**Request:** Reproduce the records below word for word, from their start through the line containing "Detection: Source Extractor", and leave the pictures out.

* START *

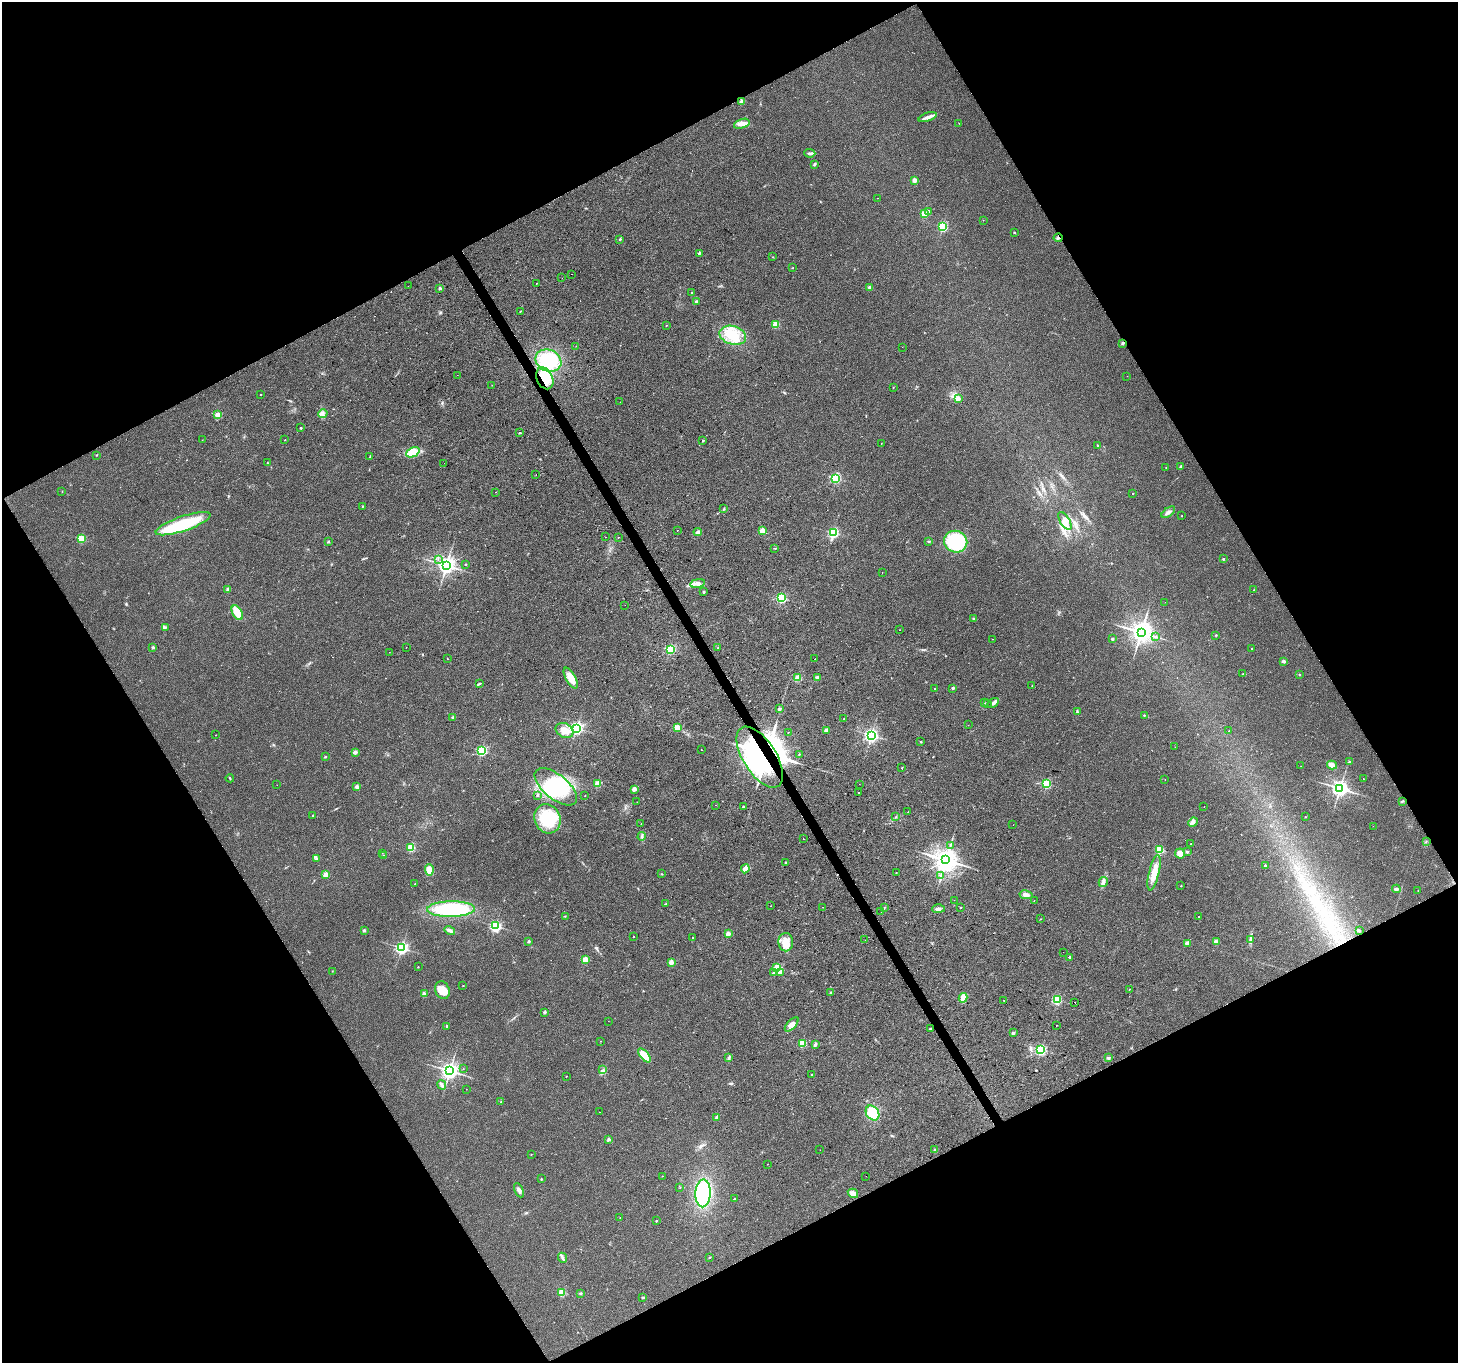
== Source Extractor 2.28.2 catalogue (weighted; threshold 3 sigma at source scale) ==
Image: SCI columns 4-5826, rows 169-5611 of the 5826 x 5719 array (HDU 1 of 3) = the unmasked area's bounding box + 8 px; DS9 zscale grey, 4 x 4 block average (1 PNG px = mean of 4 x 4 image px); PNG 1460 x 1365 px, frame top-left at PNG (2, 2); each listed source drawn as its Kron ellipse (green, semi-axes under 4 px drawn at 4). Shown black and unused: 47% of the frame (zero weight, under 2 of 3 exposures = <1% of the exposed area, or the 3 px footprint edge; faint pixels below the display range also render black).
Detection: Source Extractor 2.28.2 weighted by HDU 2 'WHT'. Background 0.0247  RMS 0.0056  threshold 0.025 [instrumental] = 3 sigma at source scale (4.5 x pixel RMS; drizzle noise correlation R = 1.50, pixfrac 1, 0.0396/0.0396 arcsec/px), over >= 5 px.
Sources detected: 311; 5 inside a brighter object's white glare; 5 cosmic-ray / hot-pixel residue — neither listed nor drawn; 1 coinciding with a brighter row at this scale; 6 inside a brighter listed object's ellipse — not listed separately; the other 294 listed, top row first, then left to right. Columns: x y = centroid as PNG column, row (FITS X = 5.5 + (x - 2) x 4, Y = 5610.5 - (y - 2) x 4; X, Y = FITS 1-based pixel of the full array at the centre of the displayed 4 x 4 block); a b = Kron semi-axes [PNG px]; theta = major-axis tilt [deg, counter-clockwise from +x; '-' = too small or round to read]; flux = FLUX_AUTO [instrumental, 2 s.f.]
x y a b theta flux
742 101 2 2 - 38
928 117 9 3 19 15
959 123 2 2 - 0.86
742 124 8 4 18 18
810 153 5 2 - 6.3
815 164 3 2 - 4.5
914 180 4 3 - 11
877 198 2 2 - 6.3
928 211 2 2 - 6.6
924 214 2 2 - 100
983 220 2 2 - 1.2
943 227 2 2 - 330
1014 232 2 2 - 5.2
1058 238 4 2 - 5.5
620 239 2 2 - 5.9
699 253 4 2 - 5
773 257 2 2 - 1.3
793 268 2 2 - 2.6
571 274 2 2 - 1.4
562 278 2 2 - 1.1
536 283 2 2 - 2.2
408 286 2 2 - 0.89
440 288 2 2 - 16
870 288 3 2 - 10
692 293 2 2 - 6.2
696 301 2 2 - 21
520 311 2 2 - 3.7
776 324 2 2 - 120
666 326 2 2 - 2.2
733 335 13 9 -15 70
1123 343 2 2 - 22
576 346 2 2 - 0.41
902 347 2 2 - 0.38
548 361 13 10 -21 170
457 375 2 2 - 0.69
1127 376 2 2 - 0.77
545 378 11 8 -64 94
492 385 2 2 - 0.94
893 387 2 2 - 1.7
261 395 2 2 - 3
958 399 2 2 - 24
620 402 2 2 - 0.86
323 414 5 2 - 6.9
217 415 2 2 - 71
301 428 2 2 - 6.6
520 433 2 2 - 8.9
202 440 2 2 - 1
285 440 2 2 - 1.8
703 441 3 2 - 3.2
881 443 2 2 - 0.98
1098 446 2 2 - 1.7
413 452 7 4 24 68
96 455 2 2 - 1.4
370 456 2 2 - 1.6
267 463 2 2 - 0.97
444 463 2 2 - 0.63
1166 467 2 2 - 0.88
1180 467 3 2 - 5.9
536 475 2 2 - 0.58
836 478 2 2 - 380
62 492 2 2 - 0.74
495 492 2 2 - 0.64
1133 493 2 2 - 1.8
362 506 2 2 - 3.2
724 509 3 2 - 2.8
1168 512 8 3 36 11
1182 516 2 2 - 1.4
1065 521 10 5 -59 20
183 524 29 7 19 200
677 530 2 2 - 8.1
762 531 2 2 - 87
698 532 4 3 - 6.3
833 533 2 2 - 410
605 537 2 2 - 1.5
618 537 2 2 - 0.81
81 539 2 2 - 180
928 541 3 2 - 2.5
328 542 2 2 - 3.5
956 542 12 10 -20 230
775 548 2 2 - 1.3
438 559 2 2 - 3.7
1223 559 2 2 - 7.5
465 564 2 2 - 5
446 565 3 3 - 1900
882 573 2 2 - 0.65
697 583 7 4 10 15
228 589 2 2 - 29
1254 590 2 2 - 1.5
704 592 2 2 - 6.5
782 598 2 2 - 360
1165 602 2 2 - 0.46
625 605 2 2 - 3.1
237 613 8 4 -58 48
974 619 2 2 - 21
165 627 2 2 - 1.3
900 630 2 2 - 0.71
1141 632 3 3 - 3100
1216 635 2 2 - 2
1156 637 3 2 - 2.4
992 639 2 2 - 0.9
1112 639 2 2 - 13
153 647 2 2 - 20
406 647 2 2 - 2.6
718 648 2 2 - 4.1
670 649 2 2 - 340
1252 649 2 2 - 2.8
389 652 2 2 - 0.83
447 659 2 2 - 0.87
815 659 2 2 - 1.6
1284 661 4 2 - 4.5
1243 674 2 2 - 1.7
1299 674 2 2 - 6.3
571 678 11 5 -60 48
798 678 2 2 - 120
817 678 2 2 - 49
480 684 3 2 - 2.7
1032 685 2 2 - 1.1
953 688 2 2 - 14
935 689 2 2 - 3
985 703 2 2 - 1.3
993 703 6 3 32 9.7
988 704 2 2 - 1.4
779 709 2 2 - 7.9
1077 712 3 2 - 2.4
1144 715 2 2 - 2.4
453 717 2 2 - 23
844 719 2 2 - 3.5
968 725 2 2 - 3.5
576 728 2 2 - 810
677 728 2 2 - 130
826 730 2 2 - 37
564 731 9 7 -26 28
1229 731 2 2 - 1.2
788 732 2 2 - 1.9
216 735 2 2 - 1.2
871 735 2 2 - 980
921 742 2 2 - 2.2
1175 747 2 2 - 3.7
702 750 2 2 - 3.9
481 751 2 2 - 420
355 752 3 2 - 12
799 754 2 2 - 1.7
325 757 2 2 - 5.9
760 757 34 16 -57 640
1350 762 2 2 - 19
1332 765 5 4 - 16
1301 766 2 2 - 0.9
902 768 2 2 - 1.7
230 778 4 2 - 2.8
1363 779 2 2 - 1.1
1165 780 2 2 - 0.77
597 784 2 2 - 130
859 784 2 2 - 0.4
1047 784 2 2 - 290
277 785 2 2 - 0.56
357 787 2 2 - 38
556 787 25 12 -39 220
1340 788 3 3 - 1700
634 789 2 2 - 57
859 792 2 2 - 1.1
537 795 2 2 - 3.3
585 796 2 2 - 0.89
1402 801 3 2 - 2.8
637 802 2 2 - 0.93
715 805 2 2 - 0.58
743 806 2 2 - 5.9
1204 807 2 2 - 0.53
908 812 2 2 - 0.79
313 815 2 2 - 3.8
895 817 2 2 - 1.7
1305 817 2 2 - 2.2
547 819 15 13 -64 150
1193 822 5 4 - 8.8
641 824 2 2 - 6.6
1013 825 2 2 - 0.73
1373 826 2 2 - 0.5
642 836 4 2 - 3
803 839 2 2 - 3.6
1426 841 2 2 - 1.3
1191 843 2 2 - 2.2
950 845 2 2 - 2
411 847 2 2 - 210
1159 850 2 2 - 220
1187 852 2 2 - 13
382 853 2 2 - 0.77
1180 853 5 5 - 20
383 855 2 2 - 1.9
317 858 4 2 - 3
946 860 3 3 - 3900
785 863 3 2 - 1.6
1265 865 2 2 - 5.8
745 869 4 2 - 39
429 870 6 4 -86 30
896 873 2 2 - 1.6
1154 873 18 5 77 48
662 874 2 2 - 1.5
326 875 2 2 - 90
941 876 2 2 - 1.5
1103 882 5 4 - 9.4
415 884 2 2 - 3.6
1181 886 2 2 - 2.3
1396 889 4 3 - 6.4
1418 890 2 2 - 2
1026 895 6 3 -11 15
954 900 2 2 - 1.3
1034 900 2 2 - 0.93
666 904 3 2 - 2.3
770 906 2 2 - 0.8
823 907 2 2 - 6.8
884 908 3 2 - 1.7
960 908 2 2 - 4.2
451 909 24 8 1 310
938 909 6 3 0 9.9
881 912 2 2 - 0.65
565 916 2 2 - 1
1198 917 2 2 - 1.9
1040 919 2 2 - 1.5
495 926 2 2 - 560
364 930 2 2 - 24
450 930 5 3 - 9
1359 931 2 2 - 1
728 934 2 2 - 44
634 937 2 2 - 17
693 937 2 2 - 1.7
865 940 2 2 - 0.51
1250 940 3 2 - 5.6
529 941 2 2 - 10
786 942 9 7 -88 39
1216 942 2 2 - 52
1187 943 2 2 - 39
402 948 2 2 - 780
1063 952 2 2 - 0.67
1070 957 2 2 - 18
585 960 2 2 - 100
671 962 2 2 - 44
418 967 2 2 - 2.4
777 968 2 2 - 150
332 971 2 2 - 0.86
773 973 3 2 - 3.8
780 973 2 2 - 2.8
463 986 2 2 - 2.6
1129 989 2 2 - 1.2
442 990 9 7 -65 39
831 992 2 2 - 6.2
424 994 2 2 - 45
963 998 5 3 - 29
1004 1000 2 2 - 1.6
1057 1000 2 2 - 240
1074 1002 2 2 - 3.2
545 1012 4 2 - 4.5
608 1021 2 2 - 0.93
792 1024 9 4 46 15
1056 1025 2 2 - 5.9
447 1026 2 2 - 13
930 1029 2 2 - 8.8
1013 1033 4 2 - 4.2
600 1041 2 2 - 0.96
802 1044 2 2 - 170
815 1044 4 2 - 7.9
1041 1050 2 2 - 450
644 1055 8 4 -49 57
729 1057 2 2 - 1.8
1108 1058 3 2 - 5.7
463 1069 2 2 - 0.97
603 1070 3 2 - 3.2
450 1071 3 2 - 1500
812 1074 2 2 - 4.9
566 1076 2 2 - 1.8
442 1085 5 3 - 7.8
466 1089 2 2 - 1
501 1102 2 2 - 2.6
600 1112 2 2 - 1.9
872 1113 8 6 -56 96
716 1118 4 2 - 4.7
609 1139 2 2 - 26
820 1150 2 2 - 0.45
935 1150 2 2 - 3.5
531 1154 2 2 - 1.2
768 1164 2 2 - 1
662 1176 2 2 - 1
866 1176 2 2 - 0.35
541 1179 2 2 - 2.1
680 1187 2 2 - 1.5
519 1190 7 3 -64 9.1
703 1193 14 7 87 320
853 1193 5 4 - 16
734 1199 2 2 - 5.7
620 1218 2 2 - 1.2
656 1221 2 2 - 5.2
709 1257 2 2 - 1.9
562 1258 5 3 - 7.5
562 1292 2 2 - 150
580 1293 3 2 - 3.4
643 1298 3 2 - 2.9
Overlapping masked pixels (flux is a lower limit): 4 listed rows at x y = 1058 238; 1123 343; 545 378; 760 757
Diffuse or blended objects may show on this block-average render without a row.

* END *

**Response for this exercise:**
== Source Extractor 2.28.2 catalogue (weighted; threshold 3 sigma at source scale) ==
Image: SCI columns 4-5826, rows 169-5611 of the 5826 x 5719 array (HDU 1 of 3) = the unmasked area's bounding box + 8 px; DS9 zscale grey, 4 x 4 block average (1 PNG px = mean of 4 x 4 image px); PNG 1460 x 1365 px, frame top-left at PNG (2, 2); each listed source drawn as its Kron ellipse (green, semi-axes under 4 px drawn at 4). Shown black and unused: 47% of the frame (zero weight, under 2 of 3 exposures = <1% of the exposed area, or the 3 px footprint edge; faint pixels below the display range also render black).
Detection: Source Extractor 2.28.2 weighted by HDU 2 'WHT'. Background 0.0247  RMS 0.0056  threshold 0.025 [instrumental] = 3 sigma at source scale (4.5 x pixel RMS; drizzle noise correlation R = 1.50, pixfrac 1, 0.0396/0.0396 arcsec/px), over >= 5 px.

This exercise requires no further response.